Many content management systems and website frameworks integrate Leaflet, a library for rendering raster maps. Since we don't publish a raster tile layer, you'll still need to install MapLibre GL JS, as well as the MapLibre GL Leaflet plugin to tie the two libraries together:[2]

const gl = L.maplibreGL({
  style: 'https://www.openhistoricalmap.org/map-styles/main/main.json',
  attributionControl: '<a href="https://www.openhistoricalmap.org/">OpenHistoricalMap</a>'
}).addTo(map);

To prevent anachronisms, you will need to filter the map by date. The OpenHistoricalMap Timeslider plugin handles the filtering step and provides a friendly user interface for adjusting the year to filter by. Alternatively, you can install and configure the maplibre-gl-dates plugin and build your own control for choosing the date:

const maplibreMap = gl.getMaplibreMap();
maplibreMap.once('styledata', function (event) {
  maplibreMap.filterByDate('2013-04-14');
});

Querying the data

Overpass

Main article: OpenHistoricalMap/Overpass

OpenHistoricalMap's Overpass API instance allows you to query the database for elements matching very specific criteria. For example, you could search for trees that were planted in a certain city during a particular date range near a certain kind of building – all subject to whether these details have been mapped, of course. You can query OpenHistoricalMap's Overpass API instance directly over HTTPS or using Overpass turbo or Overpass Ultra within a Web browser.

QLever

Main article: OpenHistoricalMap/QLever

QLever provides an endpoint for rapidly querying the global OpenHistoricalMap dataset. As with the Overpass API, you can query for arbitrary, specific criteria; however, you use the standard query language SPARQL. SPARQL queries can federate with a number of other datasets, including OpenStreetMap and Wikidata. QLever can display results as a table, map, or heatmap.

Nominatim

OpenHistoricalMap's Nominatim instance lets you search for features by name or a limited selection of other search terms. The API endpoint is located at:

https://nominatim-api.openhistoricalmap.org/

A Web interface provides extra information that can be useful in diagnosing unexpected results.

Planet

For high-volume data processing, the entire contents of the OpenHistoricalMap database are available in planet.osm format on Amazon s3. Browse the available planet files. A new planet file containing the current database contents is generated daily. A more complete planet file, containing the database's full revision history, is generated weekly. The revision history allows you to track changes in the database over time, not to be confused with real-world changes over time.

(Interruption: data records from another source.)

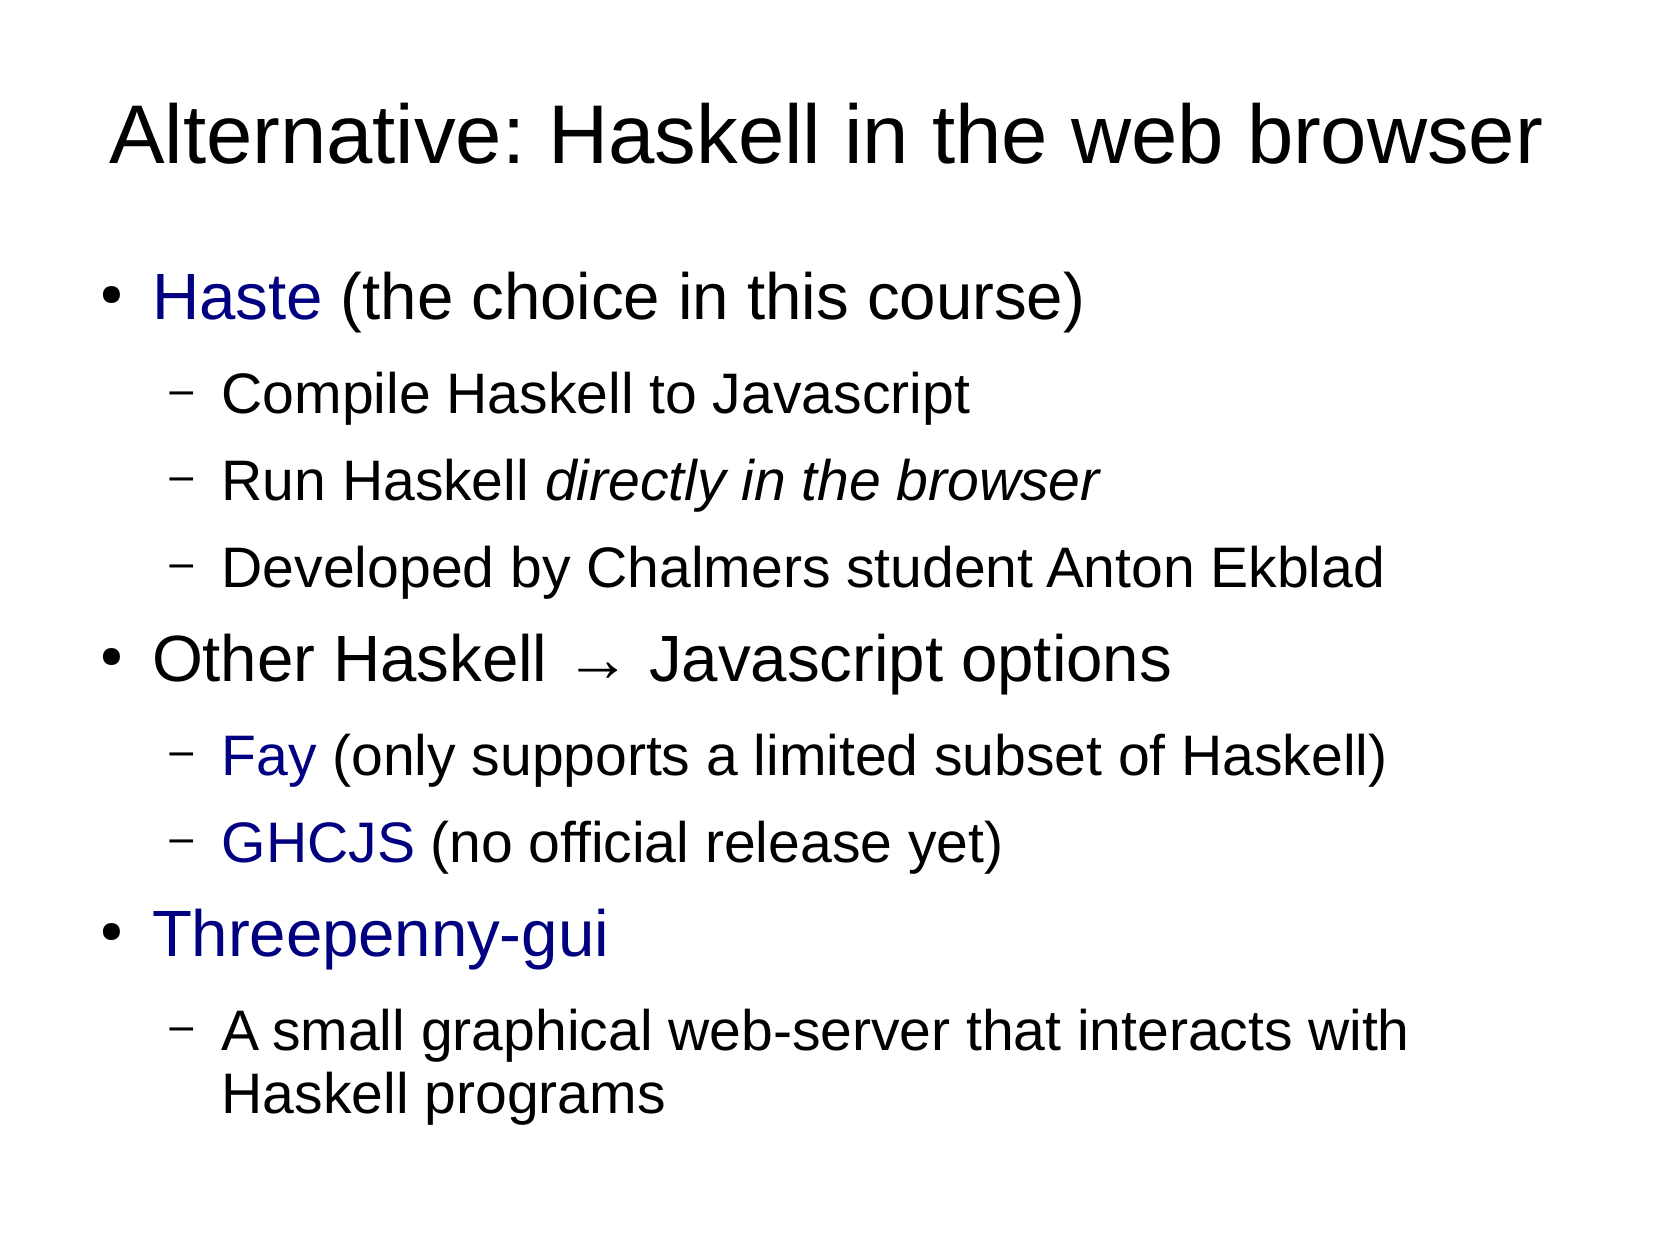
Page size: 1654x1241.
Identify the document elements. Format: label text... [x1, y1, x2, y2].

title Alternative: Haskell in the web browser [82, 31, 1571, 239]
list Haste (the choice in this course) Compile Haskell to Javascript Run Haskell directly in the browser Developed by Chalmers student Anton Ekblad Other Haskell → Javascript options Fay (only supports a limited subset of Haskell) GHCJS (no official release yet) Threepenny-gui A small graphical web-server that interacts with Haskell programs [82, 260, 1571, 1130]
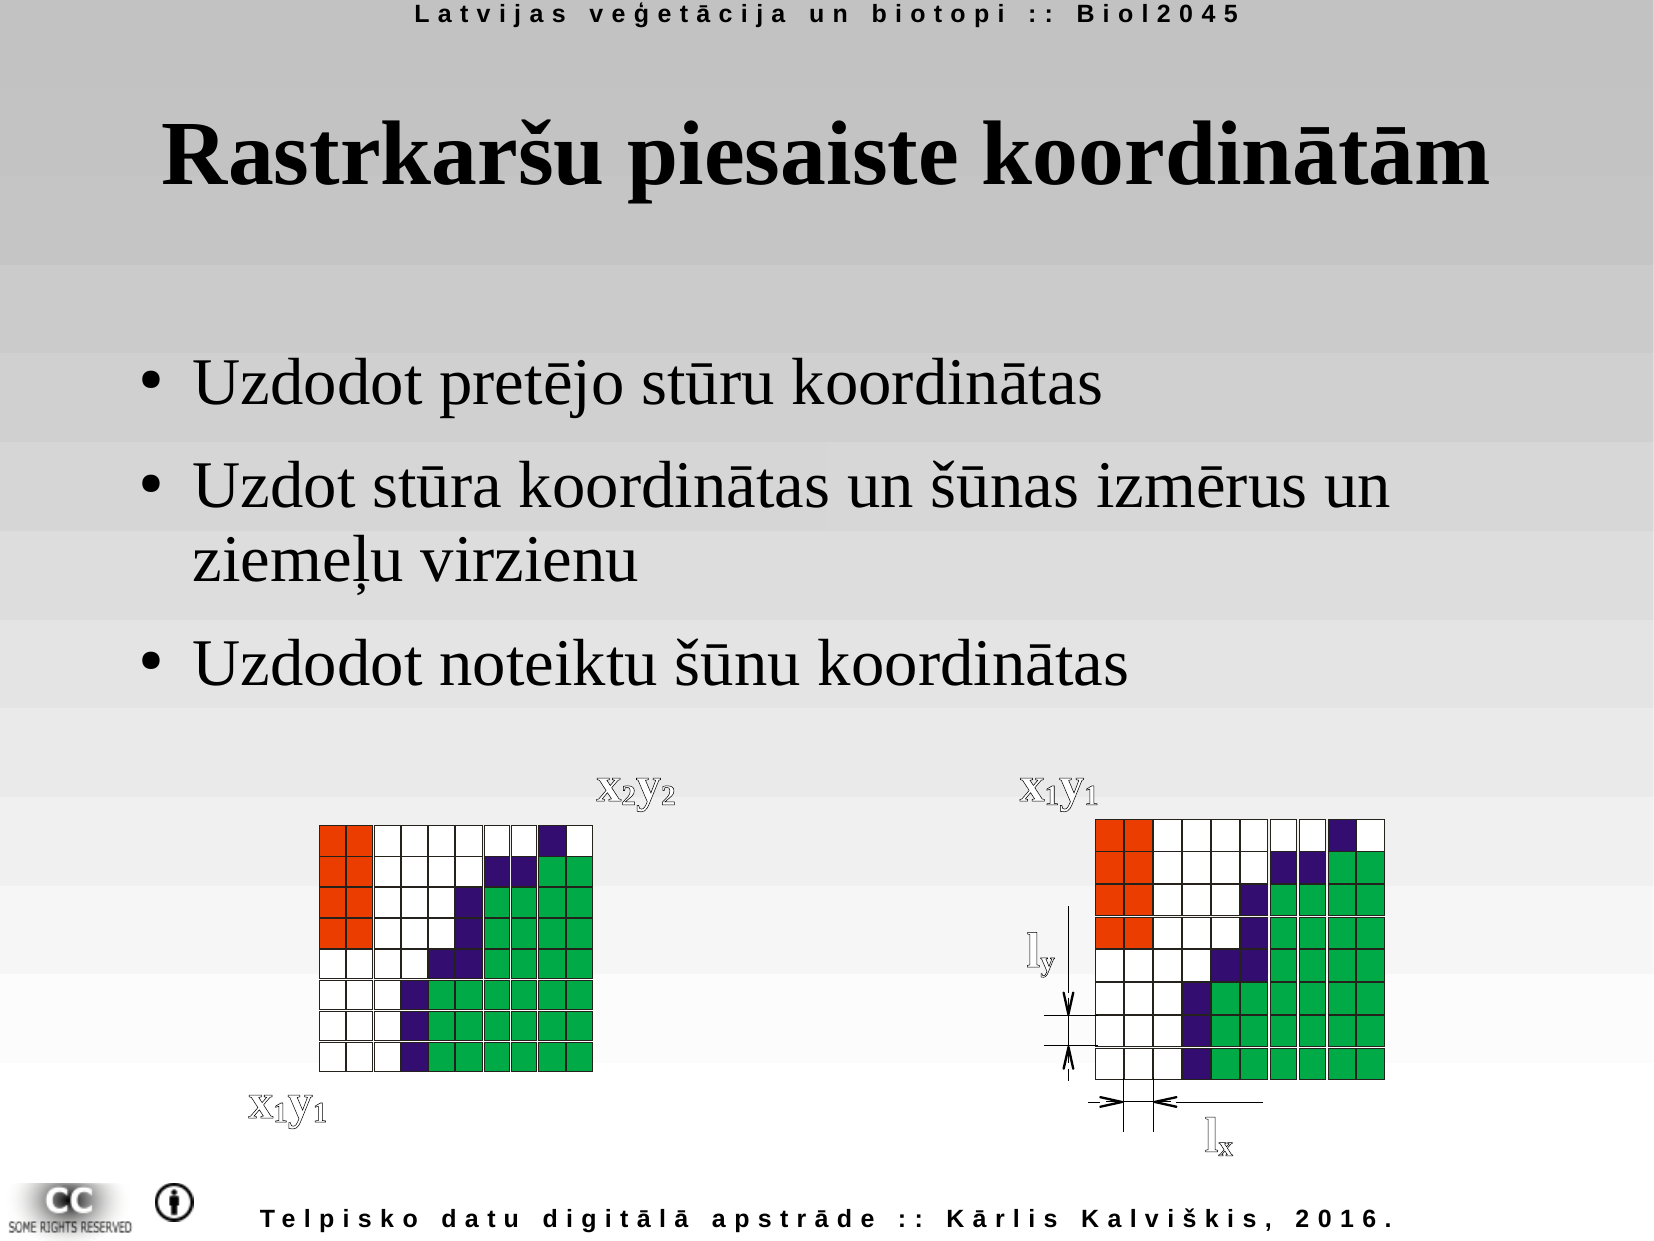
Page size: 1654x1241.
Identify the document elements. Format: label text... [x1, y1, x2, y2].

text_box [1125, 852, 1152, 883]
text_box [567, 826, 592, 856]
text_box [429, 826, 454, 856]
text_box [429, 888, 454, 917]
text_box [429, 981, 454, 1009]
text_box [567, 888, 592, 917]
text_box [429, 919, 454, 948]
text_box [539, 950, 565, 978]
text_box [347, 857, 372, 886]
text_box [1329, 1049, 1355, 1079]
text_box [456, 826, 482, 856]
text_box [1300, 950, 1325, 981]
text_box [1096, 820, 1123, 851]
text_box [1183, 950, 1210, 981]
text_box [347, 981, 372, 1009]
text_box [539, 919, 565, 948]
text_box [539, 888, 565, 917]
text_box [1271, 918, 1296, 948]
text_box [1183, 983, 1210, 1014]
text_box [320, 857, 345, 886]
text_box [320, 1043, 345, 1071]
text_box [1300, 983, 1325, 1014]
text_box [567, 950, 592, 978]
text_box [1329, 852, 1355, 883]
text_box [485, 826, 509, 856]
text_box [539, 857, 565, 886]
text_box [320, 888, 345, 917]
picture [0, 0, 1654, 1241]
text_box [567, 981, 592, 1009]
text_box [1357, 918, 1384, 948]
text_box [456, 888, 482, 917]
text_box [512, 1043, 536, 1071]
text_box [456, 919, 482, 948]
text_box [1271, 983, 1296, 1014]
text_box [320, 950, 345, 978]
text_box [1096, 885, 1123, 915]
text_box [1212, 983, 1239, 1014]
text_box [429, 1043, 454, 1071]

If you do not need all the data about every place in all of history, consider extracting a part of the database using Overpass or the REST API. We do not have a regional extract service at the moment, but please let us know if you are able to provide such a service.

REST API

OpenHistoricalMap's main REST API allows you to upload and download raw data in OSM XML format. This is generally only useful to developers of OpenHistoricalMap software. However, if you have a node, way, or relation ID and simply need to look up its raw tags, this would be the fastest and most up-to-date method. The API endpoint is located at:

https://www.openhistoricalmap.org/api/0.6/

Legal considerations

In general, OpenHistoricalMap data is in the public domain under a CC0 dedication. As a courtesy, please credit OpenHistoricalMap contributors where appropriate. Some individual features may have additional legal requirements around attribution, as detailed in Open Historical Map/Copyright and Open Historical Map/OHM Contributors.

Examples

For inspiration, here are some examples of mashups that incorporate OpenHistoricalMap data:

Notes and references

  1. OHM stylesheets are also compatible with Mapbox GL JS, but maplibre-gl-dates is not compatible with it.
  2. Mapbox GL Leaflet is also available, but it is only compatible with leaflet-ohm-timeslider-v2, not maplibre-gl-dates.